Configure pre-version 5.0 XDR

These details apply only to versions of Aerospike Server prior to 5.0. The latest XDR configuration does not require specific file ownership.

If you are using XDR, make sure the relevant files and parent directories have the proper write permission, as shown below from the Aerospike configuration file:

 # XDR
xdr {
enable-xdr true
namedpipe-path /tmp/xdr_pipe
digestlog-path /etc/aerospike/digestlog 10000000000
errorlog-path /var/log/aerospike/asxdr.log
xdr-pidfile /var/run/aerospike/asxdr.pid
...
}

Change an Existing Installation

Here are the general steps for switching from running as root to running as non-root user. You need to:

  1. Stop the Aerospike asd process. See Aerospike Daemon Management.
  2. Change the user and group in the Aerospike configuration file, as detailed in Configure User and Group.
  3. Change ownership and permissions for all relevant Aerospike resources so they can be written by the new user and group.
  4. Restart the asd process.

For the following directories, permissions need to be changed to allow file creation and writing. The simplest way is to change ownership of the directories to aerospikeUser:aerospikeGroup:

  • System metadata: /opt/aerospike/smd/.
  • User-Defined Functions: /opt/aerospike/usr/ and all subdirectories.
  • Log file and PID file: /var/log/aerospike/ and /var/run/aerospike/.
  • If you are using file storage: /opt/aerospike/data/.

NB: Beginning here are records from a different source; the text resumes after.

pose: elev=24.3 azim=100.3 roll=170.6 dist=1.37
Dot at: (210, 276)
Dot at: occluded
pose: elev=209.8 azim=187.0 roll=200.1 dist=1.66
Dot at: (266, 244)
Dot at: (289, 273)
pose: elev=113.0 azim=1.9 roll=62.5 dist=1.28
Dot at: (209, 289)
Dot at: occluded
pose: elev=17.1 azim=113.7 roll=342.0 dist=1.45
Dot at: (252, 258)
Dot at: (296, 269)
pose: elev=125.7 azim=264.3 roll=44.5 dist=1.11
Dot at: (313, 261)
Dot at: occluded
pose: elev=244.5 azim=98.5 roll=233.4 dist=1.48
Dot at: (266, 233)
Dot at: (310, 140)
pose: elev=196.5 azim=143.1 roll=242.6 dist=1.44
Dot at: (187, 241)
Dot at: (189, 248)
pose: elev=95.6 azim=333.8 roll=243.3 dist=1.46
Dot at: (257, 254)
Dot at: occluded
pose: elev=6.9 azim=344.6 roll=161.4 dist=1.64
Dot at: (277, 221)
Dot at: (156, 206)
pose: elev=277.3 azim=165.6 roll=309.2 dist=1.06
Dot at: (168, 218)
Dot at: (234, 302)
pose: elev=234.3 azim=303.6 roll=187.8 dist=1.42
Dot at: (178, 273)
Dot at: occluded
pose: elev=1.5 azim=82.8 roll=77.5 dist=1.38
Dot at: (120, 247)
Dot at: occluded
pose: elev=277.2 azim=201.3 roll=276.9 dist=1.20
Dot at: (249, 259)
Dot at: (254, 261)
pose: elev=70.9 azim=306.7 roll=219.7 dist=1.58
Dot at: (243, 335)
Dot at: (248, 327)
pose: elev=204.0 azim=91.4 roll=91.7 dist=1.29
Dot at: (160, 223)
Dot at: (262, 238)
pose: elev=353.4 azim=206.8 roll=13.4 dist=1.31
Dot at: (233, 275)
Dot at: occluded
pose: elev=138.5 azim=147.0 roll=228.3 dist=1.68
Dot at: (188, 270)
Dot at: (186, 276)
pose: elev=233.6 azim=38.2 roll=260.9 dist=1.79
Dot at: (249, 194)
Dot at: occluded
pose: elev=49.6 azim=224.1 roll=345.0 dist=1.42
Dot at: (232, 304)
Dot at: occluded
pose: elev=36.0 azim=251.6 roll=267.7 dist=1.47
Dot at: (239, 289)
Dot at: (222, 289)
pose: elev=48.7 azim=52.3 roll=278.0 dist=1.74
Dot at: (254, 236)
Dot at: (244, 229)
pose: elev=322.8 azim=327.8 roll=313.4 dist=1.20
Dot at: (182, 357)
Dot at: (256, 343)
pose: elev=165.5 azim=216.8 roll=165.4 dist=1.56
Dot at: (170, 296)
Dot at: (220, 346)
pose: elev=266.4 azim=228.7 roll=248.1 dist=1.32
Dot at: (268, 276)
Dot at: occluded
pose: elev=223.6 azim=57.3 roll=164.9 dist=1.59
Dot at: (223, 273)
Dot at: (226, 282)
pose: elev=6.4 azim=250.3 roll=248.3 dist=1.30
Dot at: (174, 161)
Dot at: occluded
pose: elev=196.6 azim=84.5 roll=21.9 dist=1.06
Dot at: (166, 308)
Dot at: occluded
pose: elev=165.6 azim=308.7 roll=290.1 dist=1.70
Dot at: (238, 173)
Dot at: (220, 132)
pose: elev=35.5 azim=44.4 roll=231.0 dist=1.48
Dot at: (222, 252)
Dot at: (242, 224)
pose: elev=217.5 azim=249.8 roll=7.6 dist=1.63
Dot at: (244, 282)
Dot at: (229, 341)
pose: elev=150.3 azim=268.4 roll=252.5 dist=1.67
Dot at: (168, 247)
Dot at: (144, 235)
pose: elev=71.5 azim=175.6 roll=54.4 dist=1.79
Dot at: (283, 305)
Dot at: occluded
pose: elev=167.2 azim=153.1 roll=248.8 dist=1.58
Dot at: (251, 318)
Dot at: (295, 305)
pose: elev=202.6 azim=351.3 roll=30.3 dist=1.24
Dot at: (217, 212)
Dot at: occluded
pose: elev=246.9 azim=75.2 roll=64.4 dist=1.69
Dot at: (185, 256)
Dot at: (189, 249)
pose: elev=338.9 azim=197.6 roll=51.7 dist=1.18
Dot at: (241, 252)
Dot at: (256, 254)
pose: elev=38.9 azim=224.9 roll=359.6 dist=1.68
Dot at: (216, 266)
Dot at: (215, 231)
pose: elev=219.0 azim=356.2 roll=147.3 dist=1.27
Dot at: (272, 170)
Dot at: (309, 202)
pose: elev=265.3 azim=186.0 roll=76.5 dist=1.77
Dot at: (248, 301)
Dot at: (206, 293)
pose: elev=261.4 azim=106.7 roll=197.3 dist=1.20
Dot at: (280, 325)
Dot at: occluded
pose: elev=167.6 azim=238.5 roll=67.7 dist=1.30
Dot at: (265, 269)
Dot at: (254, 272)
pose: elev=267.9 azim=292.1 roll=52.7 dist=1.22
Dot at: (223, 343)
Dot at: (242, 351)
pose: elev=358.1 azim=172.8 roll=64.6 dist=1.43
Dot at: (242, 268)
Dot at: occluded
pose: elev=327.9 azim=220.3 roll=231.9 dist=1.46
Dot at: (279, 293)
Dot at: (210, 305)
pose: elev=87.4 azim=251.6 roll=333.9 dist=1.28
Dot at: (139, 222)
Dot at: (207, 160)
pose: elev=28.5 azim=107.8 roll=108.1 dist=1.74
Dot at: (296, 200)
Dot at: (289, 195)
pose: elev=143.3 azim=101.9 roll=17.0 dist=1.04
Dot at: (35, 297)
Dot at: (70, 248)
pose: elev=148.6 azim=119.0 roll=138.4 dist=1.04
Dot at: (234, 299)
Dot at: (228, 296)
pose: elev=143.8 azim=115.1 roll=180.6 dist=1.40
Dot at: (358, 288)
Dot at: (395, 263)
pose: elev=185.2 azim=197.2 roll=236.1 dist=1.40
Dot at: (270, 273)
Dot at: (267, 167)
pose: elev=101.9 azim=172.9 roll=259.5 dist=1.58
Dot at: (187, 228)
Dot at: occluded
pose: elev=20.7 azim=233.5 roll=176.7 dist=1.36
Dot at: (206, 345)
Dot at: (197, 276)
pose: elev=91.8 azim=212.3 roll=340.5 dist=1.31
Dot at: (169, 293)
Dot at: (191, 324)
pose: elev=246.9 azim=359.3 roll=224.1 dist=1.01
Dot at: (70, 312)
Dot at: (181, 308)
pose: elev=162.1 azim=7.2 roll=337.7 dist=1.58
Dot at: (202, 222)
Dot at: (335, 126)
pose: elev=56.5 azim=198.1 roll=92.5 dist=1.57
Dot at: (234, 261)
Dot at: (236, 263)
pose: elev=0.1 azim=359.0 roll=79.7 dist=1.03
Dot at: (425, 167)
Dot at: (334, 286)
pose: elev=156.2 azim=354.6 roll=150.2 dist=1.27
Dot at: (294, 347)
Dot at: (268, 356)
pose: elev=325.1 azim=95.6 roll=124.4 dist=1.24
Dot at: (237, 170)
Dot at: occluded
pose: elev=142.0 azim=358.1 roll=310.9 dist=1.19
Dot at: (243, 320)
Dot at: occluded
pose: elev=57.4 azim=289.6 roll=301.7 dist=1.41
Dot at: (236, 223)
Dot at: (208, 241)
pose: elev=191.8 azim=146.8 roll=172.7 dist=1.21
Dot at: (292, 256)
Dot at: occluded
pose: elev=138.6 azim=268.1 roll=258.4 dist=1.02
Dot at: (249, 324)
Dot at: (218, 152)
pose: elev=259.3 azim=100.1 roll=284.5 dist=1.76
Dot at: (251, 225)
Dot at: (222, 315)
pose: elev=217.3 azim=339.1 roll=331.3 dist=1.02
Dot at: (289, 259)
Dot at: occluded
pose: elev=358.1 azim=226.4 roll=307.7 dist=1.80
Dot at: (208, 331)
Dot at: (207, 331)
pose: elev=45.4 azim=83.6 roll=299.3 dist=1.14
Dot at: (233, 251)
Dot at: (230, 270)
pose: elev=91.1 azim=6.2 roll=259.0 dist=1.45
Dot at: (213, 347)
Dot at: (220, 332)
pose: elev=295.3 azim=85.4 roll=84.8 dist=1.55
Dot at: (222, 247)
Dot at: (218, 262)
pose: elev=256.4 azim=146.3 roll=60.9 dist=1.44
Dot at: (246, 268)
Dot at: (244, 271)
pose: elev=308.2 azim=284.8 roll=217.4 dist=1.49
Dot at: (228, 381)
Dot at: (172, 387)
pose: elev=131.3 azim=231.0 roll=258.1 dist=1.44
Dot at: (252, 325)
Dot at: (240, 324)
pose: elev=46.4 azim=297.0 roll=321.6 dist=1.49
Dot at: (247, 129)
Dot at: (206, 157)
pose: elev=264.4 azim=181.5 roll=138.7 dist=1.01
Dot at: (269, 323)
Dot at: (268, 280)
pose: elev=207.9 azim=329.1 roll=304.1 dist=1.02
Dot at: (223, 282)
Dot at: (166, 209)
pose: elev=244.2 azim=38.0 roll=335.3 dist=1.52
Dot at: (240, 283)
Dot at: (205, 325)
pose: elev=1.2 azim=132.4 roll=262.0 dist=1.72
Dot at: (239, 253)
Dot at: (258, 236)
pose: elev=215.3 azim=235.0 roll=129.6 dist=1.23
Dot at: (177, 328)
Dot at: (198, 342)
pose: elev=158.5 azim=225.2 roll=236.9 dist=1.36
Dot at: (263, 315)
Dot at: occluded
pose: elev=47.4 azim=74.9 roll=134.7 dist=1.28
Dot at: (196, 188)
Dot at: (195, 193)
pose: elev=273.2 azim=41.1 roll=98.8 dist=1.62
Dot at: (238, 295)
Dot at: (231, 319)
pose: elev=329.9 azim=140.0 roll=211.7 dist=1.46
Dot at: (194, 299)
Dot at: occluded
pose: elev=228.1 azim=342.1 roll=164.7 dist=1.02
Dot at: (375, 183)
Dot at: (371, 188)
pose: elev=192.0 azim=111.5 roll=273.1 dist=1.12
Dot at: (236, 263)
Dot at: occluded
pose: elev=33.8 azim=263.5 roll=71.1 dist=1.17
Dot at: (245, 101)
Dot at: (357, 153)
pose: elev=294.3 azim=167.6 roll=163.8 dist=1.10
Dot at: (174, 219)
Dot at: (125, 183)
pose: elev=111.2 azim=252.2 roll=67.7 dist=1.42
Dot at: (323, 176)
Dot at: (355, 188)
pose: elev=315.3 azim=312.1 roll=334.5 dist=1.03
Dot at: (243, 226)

Change Service User and Group

For details, see Changing Ownership in user.conf.

Additional Necessary Changes

The following additional changes are needed.

Shared Memory

Remove the existing shared memory blocks owned by Aerospike. If you use fast restart, removing these blocks forces a cold restart. New shared memory blocks are created by the new user and group.

To avoid a cold restart, uou can use a special script to change ownership of shared memory. For more information, see Fast Restart.

Raw Devices

If you are using raw device storage, see Configure SSD Resources used by Namespaces, except as noted below.

SSD Auto Scheduling

If you are using raw devices and running without root privileges, you cannot use the "scheduler-mode" configuration file option. Instead you must make sure to set the device scheduler mode. For more information, see SSD Initialization.

Checking for Success

After you have made these changes, start the node.

Aerospike server can be started only by root user or by a user with sudo permissions. The running process however is owned by the user defined in the config.

For options on starting the server, see Aerospike Daemon Management.

If there are errors, the asd process does not start. Examine the logs for messages about which resources require correction.